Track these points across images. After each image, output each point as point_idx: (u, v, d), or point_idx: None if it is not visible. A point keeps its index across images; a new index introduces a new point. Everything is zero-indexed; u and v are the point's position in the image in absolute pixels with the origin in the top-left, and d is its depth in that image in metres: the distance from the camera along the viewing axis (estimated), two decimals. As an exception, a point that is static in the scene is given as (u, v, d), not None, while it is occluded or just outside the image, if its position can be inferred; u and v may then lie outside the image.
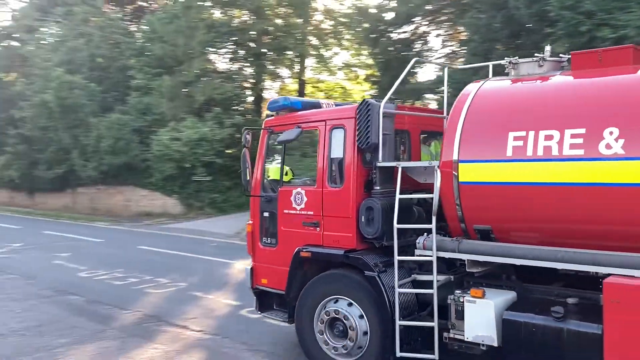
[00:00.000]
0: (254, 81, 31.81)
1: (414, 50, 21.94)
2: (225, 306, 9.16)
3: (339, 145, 6.08)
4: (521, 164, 4.80)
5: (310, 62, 32.83)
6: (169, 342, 7.25)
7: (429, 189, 5.44)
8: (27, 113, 30.10)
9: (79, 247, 16.60)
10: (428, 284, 5.45)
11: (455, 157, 5.16)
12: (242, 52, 31.40)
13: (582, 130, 4.53)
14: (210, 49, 28.80)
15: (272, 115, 7.20)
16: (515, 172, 4.84)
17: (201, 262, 13.71)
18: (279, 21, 31.43)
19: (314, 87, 35.99)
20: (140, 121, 26.63)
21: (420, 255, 5.46)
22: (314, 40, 31.47)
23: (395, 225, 5.44)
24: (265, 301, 7.03)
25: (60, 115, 27.53)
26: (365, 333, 5.76)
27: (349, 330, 5.83)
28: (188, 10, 25.76)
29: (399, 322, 5.48)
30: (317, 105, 6.98)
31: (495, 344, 4.97)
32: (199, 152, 24.44)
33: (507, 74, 5.72)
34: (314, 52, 31.71)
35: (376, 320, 5.67)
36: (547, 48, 5.67)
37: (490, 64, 6.15)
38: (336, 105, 6.72)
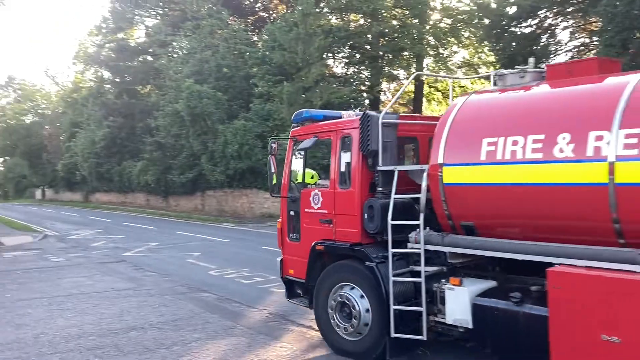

Work to be completed –
Give again, word for word, the line that contains "30: (317, 105, 6.98)" and every line after it through the end of the entries; omit the pictures.

Finished task –
30: (317, 105, 6.98)
31: (495, 344, 4.97)
32: (199, 152, 24.44)
33: (507, 74, 5.72)
34: (314, 52, 31.71)
35: (376, 320, 5.67)
36: (547, 48, 5.67)
37: (490, 64, 6.15)
38: (336, 105, 6.72)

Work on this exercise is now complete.